Shanahan disse que esteve a par de muitos casos de segurança nacional nos quais suspeitos usavam serviços de mensagens criptografadas para se comunicar com pessoas no exterior. "Eles estão no WhatsApp e Telegram e Kik, é assim que eles fazem", disse ele.

Entenda

A Austrália já tem leis que exigem que os provedores de internet entreguem a comunicação de um suspeito à polícia. Uma dessas leis —a Lei de Espionagem e Interferência Externa, de 2018— torna ilegal para um provedor público atual ou anterior comunicar informações que "possam causar danos aos interesses da Austrália", incluindo suas relações econômicas ou estrangeiras. A ofensa pode ser punida por sete anos de prisão.

Isso pode já ser possível se um provedor de serviços usar uma forma de criptografia que permita a exibição da mensagem de um usuário. Mas, nos últimos anos, serviços como WhatsApp, Signal e outros adicionaram uma camada adicional de segurança conhecida como criptografia ponta a ponta, onde só os envolvidos da mensagem podem desembaralhar e ter acesso ao conteúdo da mensagem.

No começo do texto do projeto de lei, chamado de Lei de Telecomunicações (Assistência e Acesso), há uma regra básica sobre o que as agências de segurança não podem fazer: elas não podem exigir que as empresas de tecnologia construam em seus produtos uma "fraqueza sistêmica", ou uma porta dos fundos (backdoor), que no jargão de tecnologia significa uma brecha interna passível de invadir um sistema sem autorização do usuário.

Mas pelo projeto, as agências ganhariam novos poderes para emitir avisos para as empresas prestarem assistência, ou construir uma nova capacidade, para ajudá-las a espionar suspeitos de crimes.

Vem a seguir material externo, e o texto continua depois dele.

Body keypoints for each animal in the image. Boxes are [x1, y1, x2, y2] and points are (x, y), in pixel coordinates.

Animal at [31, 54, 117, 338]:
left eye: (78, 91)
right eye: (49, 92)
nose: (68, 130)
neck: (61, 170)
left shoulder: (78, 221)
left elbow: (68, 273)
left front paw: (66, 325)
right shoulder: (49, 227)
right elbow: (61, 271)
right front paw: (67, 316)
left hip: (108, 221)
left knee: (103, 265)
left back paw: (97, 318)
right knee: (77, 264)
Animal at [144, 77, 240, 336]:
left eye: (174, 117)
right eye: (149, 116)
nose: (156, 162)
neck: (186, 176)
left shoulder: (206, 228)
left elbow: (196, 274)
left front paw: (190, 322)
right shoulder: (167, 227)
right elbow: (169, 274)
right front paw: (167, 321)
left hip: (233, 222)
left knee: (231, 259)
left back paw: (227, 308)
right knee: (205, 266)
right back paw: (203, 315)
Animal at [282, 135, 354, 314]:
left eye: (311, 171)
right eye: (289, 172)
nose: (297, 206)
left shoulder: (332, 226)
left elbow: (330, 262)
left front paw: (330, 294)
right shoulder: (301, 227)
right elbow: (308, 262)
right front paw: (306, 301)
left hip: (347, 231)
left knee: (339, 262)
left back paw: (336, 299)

A lista de atos ou coisas é longa e incluiria, por exemplo, remoção de uma ou mais formas de proteção eletrônica; fornecimento de informações técnicas; facilitação de acesso a serviços e equipamentos; instalação de software; modificação de tecnologia; e a ocultação da informação de que a empresa tenha feito alguma dessas situações citadas.

Com esses ações obrigatórias, a polícia australiana poderia, por exemplo, enviar uma notificação ao suspeito para atualizar um software como o Facebook Messenger, que já permite o acesso da polícia às suas mensagens.

As agências de segurança australianas podem não conseguir descriptografar mensagens diretamente, especialmente se estiverem localizadas no exterior, como o aplicativo russo Telegram. Mas usando essas táticas, elas poderiam instalar um software de registro de chaves para permitir que eles vissem, pressionadas por tecla, o que os usuários digitam em uma mensagem.

Da mesma forma, o software poderia gerar constantes capturas de tela no celular que não quebram a criptografia, mas fotografariam tudo que entra e sai do aplicativo de comunicação.

Outros exemplos incluem: modificar um dispositivo como o Apple Home ou o Amazon Alexa para gravar áudio continuamente; exigir que um provedor de serviços gere um site falso que parece estar protegido, mas não é semelhante a um e-mail de phishing; ou exigir que as empresas entreguem dados de geolocalização mais precisos.

O comissário de direitos humanos australiano, Edward Santow, disse que se a lei for aprovada, os usuários, sabendo que as agências de segurança pública poderiam enviar uma atualização do WhatsApp, por exemplo, para um usuário-alvo, "isso poderia desencorajar as pessoas de baixar atualizações de segurança [para o app]".